Protecting our planet is an issue that resonates with a lot of people, and some want to have a direct and hands-on involvement in the work to conserve our natural resources. But if you don't have a degree in wildlife management or civil engineering, what is an environmentalist to do? Our expert has an answer.
Jamie Mullane of Louisville, KY, writes: I would love to work in the field of conservation (particularly wildlife), but I don't have the time or money to get a four-year degree (plus I'm 45). What types of jobs could I seek without a degree?
Melissa Seipel, HR Manager of Global Operations, replies:
Thank you so much for your interest in a career in conservation! You don’t mention your previous work experience or professional background, but we have over 3300 staff working in fifty states and thirty five countries in a wide variety of roles.

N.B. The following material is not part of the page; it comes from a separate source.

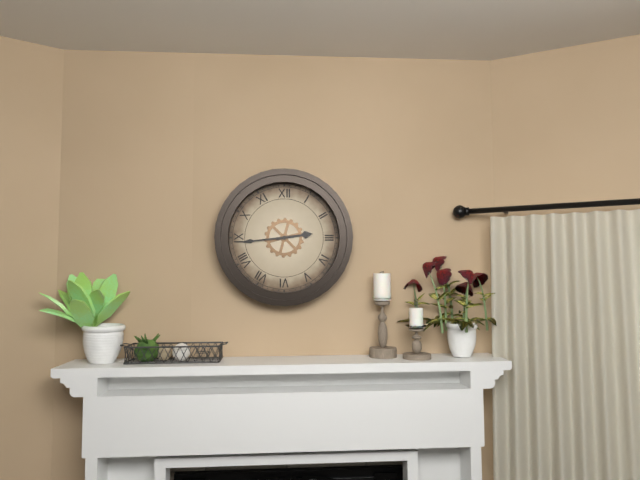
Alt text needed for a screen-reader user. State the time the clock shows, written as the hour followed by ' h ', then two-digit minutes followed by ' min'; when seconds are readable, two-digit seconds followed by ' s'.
2 h 44 min
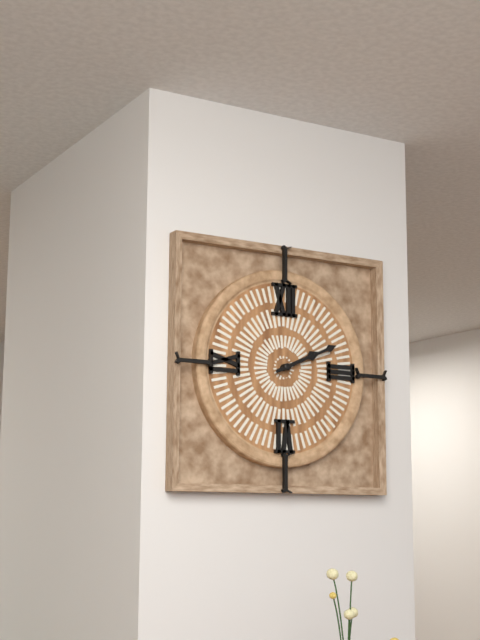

While our science and conservation staff are critical to our mission, we couldn’t do it without the contributions of men and women in fields such as marketing, finance, legal, administrative and operations, information science, fundraising, human resources -- and the list goes on! At our beautiful Pine Butte guest ranch in Montana, we also hire seasonal cooks and housekeepers. We post new positions often on www.nature.org/careers and you can create a “Job Search Agent” in the locations where you would like to work and receive and email you the moment that new jobs are posted. All positions list the “basic qualifications” required and while many do require four year or advanced degrees, a large number do not.
We also depend heavily on the contributions of our volunteers. Volunteering is also a great way to get to know staff in the offices and learn about what potential needs they may have in the future.
If you find that the positions you are most interested in do require degrees, you may also want to explore the many evening and online degree programs available geared towards working adults, many with financial aid available. It’s never too late to pursue your dreams!
Originally posted in September 2013.